Круглолицая спрятала веретено в сумку — бережно, в платочек, как градусник.
— Потому что деньги — это ты нам заплатила, и всё, разошлись, — сказала она. — А вещь — это она отдала. Ей сейчас отдавать надо, деточка. Много накопилось. Чем больше раздаст, тем легче ляжет. — Она поправила очки и посмотрела на Варю своими плавающими глазами, и за линзами они казались огромными, во всё лицо. — Ты вот не берёшь ничего, а зря. Ты бы тоже взяла что-нибудь. По-родственному. Только не сама — попроси у неё. Вслух попроси, при гробе. Что даст — то твоё.
— Я подумаю, — сказала Варя ровно. За пятнадцать городских лет она научилась этому тону: вежливая стена. — Спасибо вам.
Старухи гуськом пошли к калитке. Варя уже закрывала дверь, когда круглолицая обернулась — одна, у самой калитки, отстав от своих:
— Приходила уже?
Двор был залит августовским утренним солнцем. Пахло росой и укропом. Где-то у соседей бубнил телевизор. Слово «приходила» упало в это утро, как гайка в молоко.
— Что? — сказала Варя.
— Ночью, говорю, приходила уже? — Старуха спрашивала спокойно, по-деловому, как спрашивают «давление не поднималось?». — По голосу, по стуку? Ты не открыла?
— Мне... приснилось что-то такое, — услышала Варя собственный голос откуда-то со стороны.
— Не открыла — молодец. — Круглолицая кивнула, удовлетворённо, как врач, у которого сошёлся анализ. — И не открывай. Особенно до похорон — пока верёвочки держат, она только просится. А ты дверь ей не отворяй, окно не отворяй и — слышишь, деточка? — ничего у порога не поднимай, чего вечером там не лежало. До субботы дотерпи. В субботу закопаем, и всё, и гора с плеч.

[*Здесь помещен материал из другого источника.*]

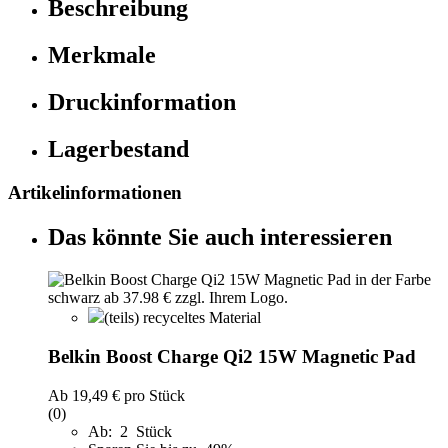
Beschreibung
Merkmale
Druckinformation
Lagerbestand
Artikelinformationen
Das könnte Sie auch interessieren
(teils) recyceltes Material
Belkin Boost Charge Qi2 15W Magnetic Pad
Ab
19,49 €
pro Stück
(0)
Ab: 2 Stück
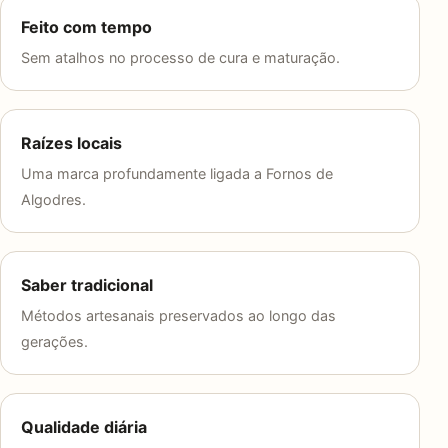
Feito com tempo
Sem atalhos no processo de cura e maturação.
Raízes locais
Uma marca profundamente ligada a Fornos de
Algodres.
Saber tradicional
Métodos artesanais preservados ao longo das
gerações.
Qualidade diária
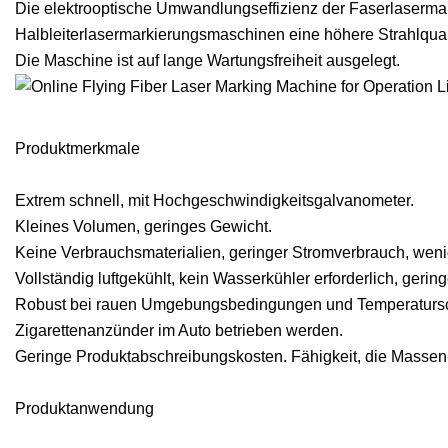
Die elektrooptische Umwandlungseffizienz der Faserlasermark
Halbleiterlasermarkierungsmaschinen eine höhere Strahlquali
Die Maschine ist auf lange Wartungsfreiheit ausgelegt.
Produktmerkmale
Extrem schnell, mit Hochgeschwindigkeitsgalvanometer.
Kleines Volumen, geringes Gewicht.
Keine Verbrauchsmaterialien, geringer Stromverbrauch, weni
Vollständig luftgekühlt, kein Wasserkühler erforderlich, geri
Robust bei rauen Umgebungsbedingungen und Temperaturschw
Zigarettenanzünder im Auto betrieben werden.
Geringe Produktabschreibungskosten. Fähigkeit, die Massen- 
Produktanwendung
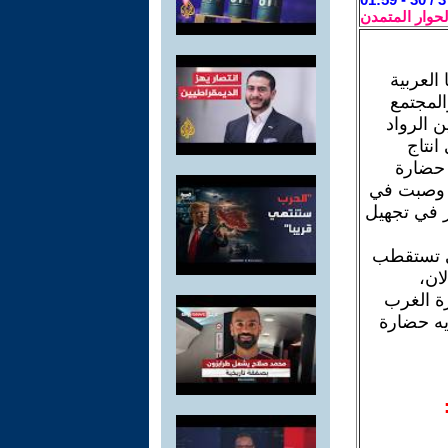
لحوار المتمدن
العربية
المجتمع
ن الرواد
انتاج
 حضارة
ها وصبت في
ر في تجهيل
هي تستقطب
ان،
رة الغرب
ويه حضارة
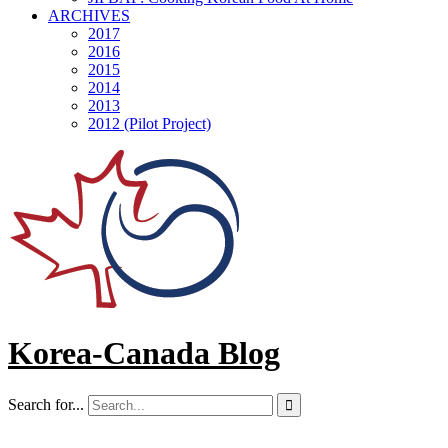
ARCHIVES
2017
2016
2015
2014
2013
2012 (Pilot Project)
Korea-Canada Blog
Search for...


Она пошла догонять своих. Уже из-за штакетника, не оборачиваясь, добавила — буднично, себе под нос, но утро было тихое, и Варя услышала каждое слово:
— Быстро она, однако. Первая же ночь. Ох, не хочет Секлета порожняком уходить.

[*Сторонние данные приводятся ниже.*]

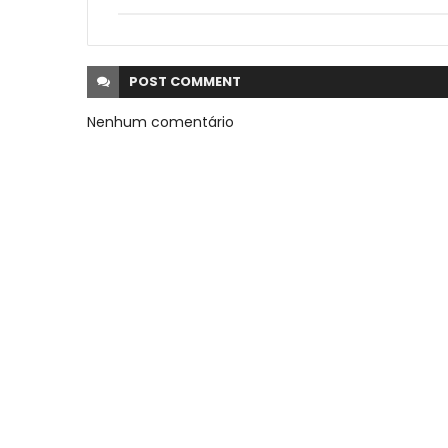
POST
COMMENT
Nenhum comentário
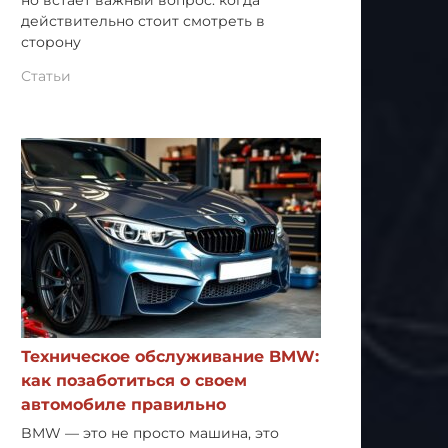
но встает важный вопрос: когда
действительно стоит смотреть в
сторону
Статьи
Техническое обслуживание BMW:
как позаботиться о своем
автомобиле правильно
BMW — это не просто машина, это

Калитка стукнула. Варя осталась стоять на крыльце.
Потом вернулась в дом, прошла мимо большой комнаты — не глядя, — взяла телефон и набрала мать. Гудок, второй, восьмой. Сброс. Через минуту пришло сообщение, короткое, как захлопнутая дверь:
«Не могу говорить. Похорони и уезжай. НИЧЕГО ОТТУДА НЕ БЕРИ».
Варя перечитала его три раза. Посмотрела на шифоньер, где больше не было синего платка, на буфет без чашки с петухом.

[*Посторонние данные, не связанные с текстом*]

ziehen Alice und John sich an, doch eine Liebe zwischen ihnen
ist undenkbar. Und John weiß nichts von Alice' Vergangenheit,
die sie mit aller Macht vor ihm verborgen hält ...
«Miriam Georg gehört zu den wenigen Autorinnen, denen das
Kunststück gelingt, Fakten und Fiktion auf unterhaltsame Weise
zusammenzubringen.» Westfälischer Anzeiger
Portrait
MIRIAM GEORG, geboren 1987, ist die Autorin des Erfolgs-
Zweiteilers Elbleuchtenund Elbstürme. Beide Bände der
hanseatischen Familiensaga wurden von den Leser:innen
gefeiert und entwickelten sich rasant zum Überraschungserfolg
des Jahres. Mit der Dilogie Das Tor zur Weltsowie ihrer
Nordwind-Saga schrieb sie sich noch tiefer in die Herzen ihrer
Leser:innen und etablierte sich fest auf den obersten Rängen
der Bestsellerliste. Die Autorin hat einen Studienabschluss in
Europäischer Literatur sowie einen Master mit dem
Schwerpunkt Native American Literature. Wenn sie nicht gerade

«Ей сейчас отдавать надо», — сказали ей час назад.
«Я тебе не всё отдала», — сказали ей ночью.
Валерьянки в доме не нашлось.
Зато нашлась аптечка — жестяная коробка из-под печенья, набитая пузырьками и пакетиками, и Варя, перебирая её, обнаружила, что аптека у бабки была двойная. С одной стороны, под крышкой, лежало обычное: анальгин, валидол, зелёнка, аспирин, тюбик мази от суставов, три пачки таблеток от давления с сегодняшними, августовскими датами.
А под этим, на дне, отдельно — травы. Штук пятнадцать бумажных пакетиков, подписанных тем же круглым почерком: «полынь, май, левой рукой». «Чертополох, Иван-день». «Осин. кора, весна». «Мак, некупленный». И один пакет без названия, а только с датой: «14.09.72».